There is another abstract ‘field’ in this exhibition Writing Towards Disappearance, in the form of a square of yellow chrysanthemums. In the video Stutter, we hear this bunch of golden blooms being cut, and we see the small sliced petals fall onto the cement floor at the base of the artist’s feet. After the last flower has descended, the feet draw the petals together into a square. The artist then stands on this bed, rotates, and exits the video. The act of cutting up a living flower contains a subliminal violence: why hasten the death of a beauty when it is in its prime? This artistic gesture bespeaks the senselessness of violence. As a counterpoint, the composition of the petal square on the floor takes us back to the abstract field. Recalling Wolfgang Laib’s pollen floor works, this small square hints of a sublime past. The soles of the feet rotate in a clockwise direction on this mat, as if to soak up life. At the same time, the gesture also recalls the liberating force of pressing grapes. However, the connection between the body, and this abject composition is momentary. The video concludes with the artist’s exit from the space.
To stutter is to speak haltingly or to repeat a word. For the person who listens to a stutter in another person’s voice there is also the opportunity to hear the cut in a sentence. Chatter and Stutter share a preoccupation with the nature of language, and with notions of temporality. However, if Chatter is our sub-conscious, Stutter invites us into the conscious world of cuts, violence, soul and death.
Raskopoulos’ interest in language is also evident in the sequence of archival prints on paper, diglossia # 1-8. Each of these images carries within it a letter from the Greek alphabet. There is a word in there somewhere, but the order has been disrupted. Like the chrysanthemums, this word, or name, has been cut, and its pieces are now before us as fragments that refuse to re-collect themselves into meaning. As such, the relationship between the letters also becomes temporal, fluid, and heterogeneous opening up the question of translation between one language to another, and one culture to another.
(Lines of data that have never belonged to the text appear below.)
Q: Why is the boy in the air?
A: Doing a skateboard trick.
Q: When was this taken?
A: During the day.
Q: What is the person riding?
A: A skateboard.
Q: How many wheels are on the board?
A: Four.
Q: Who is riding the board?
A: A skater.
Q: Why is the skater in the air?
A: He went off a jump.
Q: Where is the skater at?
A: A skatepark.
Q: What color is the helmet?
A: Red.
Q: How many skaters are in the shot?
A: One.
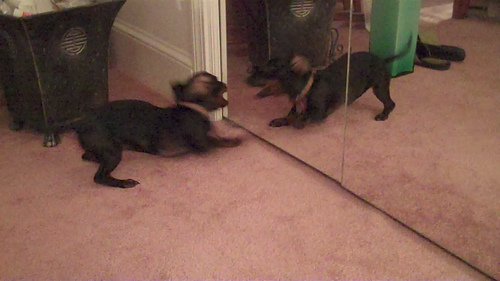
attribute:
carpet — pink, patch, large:
[3, 65, 499, 280]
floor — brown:
[3, 18, 496, 280]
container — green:
[367, 0, 421, 80]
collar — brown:
[178, 98, 213, 126]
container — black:
[0, 0, 130, 150]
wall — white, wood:
[98, 0, 224, 128]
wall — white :
[123, 16, 207, 76]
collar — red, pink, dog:
[173, 95, 215, 119]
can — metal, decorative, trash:
[2, 0, 127, 148]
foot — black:
[39, 131, 63, 149]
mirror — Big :
[235, 31, 492, 122]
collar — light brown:
[173, 98, 212, 118]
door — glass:
[221, 0, 353, 198]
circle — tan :
[52, 17, 96, 62]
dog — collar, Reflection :
[41, 72, 251, 187]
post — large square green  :
[371, 16, 418, 71]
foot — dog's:
[101, 169, 140, 199]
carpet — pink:
[80, 191, 260, 279]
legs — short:
[79, 135, 244, 195]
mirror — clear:
[356, 137, 441, 189]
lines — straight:
[284, 156, 466, 265]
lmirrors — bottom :
[342, 57, 451, 216]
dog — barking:
[88, 70, 255, 174]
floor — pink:
[150, 236, 230, 278]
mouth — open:
[216, 85, 234, 106]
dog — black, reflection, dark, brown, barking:
[68, 70, 250, 192]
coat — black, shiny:
[65, 103, 190, 136]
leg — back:
[80, 129, 139, 190]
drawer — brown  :
[41, 22, 111, 86]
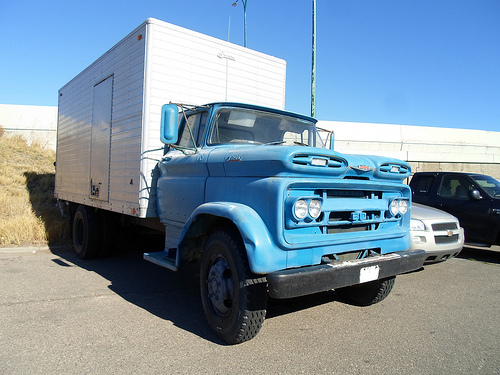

The images have been created using the gesture of a hand writing on a steamed up mirror. The photograph is taken very quickly, before the image, the letter and the mark of the artist disappears. We have to ask, what is disappearing here? Is it the language, the name, the aura of the photograph (in the Benjaminian sense) or indeed the body? For behind each letter we can detect a human presence – the artists’ naked body as she makes the photograph. The apparatus of photography is revealed, undressed and made naked.
Moreover, there are several intersecting planes: the mirror, the letter that has been drawn into the steam, and the image within the mirror. Our eye moves between all three, trying to focus, in a manner akin to the play of light in Chatter. Like the search for the figure in Michelangelo Antonioni’s film Blowup, 1966, this is a game of appearance and disappearance. What is reflection, what is surface? What is real, what is imagined? In diglossia # 1-8, photography and painting meet. They are brought into dialogue, the elements interact but do not find a unison. On Raskopoulos’ studio wall, there is a reproduction of Gerhard Richter’s alluring painting, Ema (Nude on a Staircase), made in the same year as Blowup. Ema is depicted naked, descending a staircase (in homage to Duchamp), and out of focus, as if photographed. Behind the painterly gesture is the photographer. Raskopoulos meets our gaze at the surface of the mirror, as if to taunt us, literally, to reflect on the nature of language itself.
Diglossia has been defined as a form of bilingualism where different languages are used by an individual in different aspects of their social context. These images, like the sound of a stutter, are composed from the cuts in language and the shifting spatial contexts in which we both reflect upon and represent ourselves.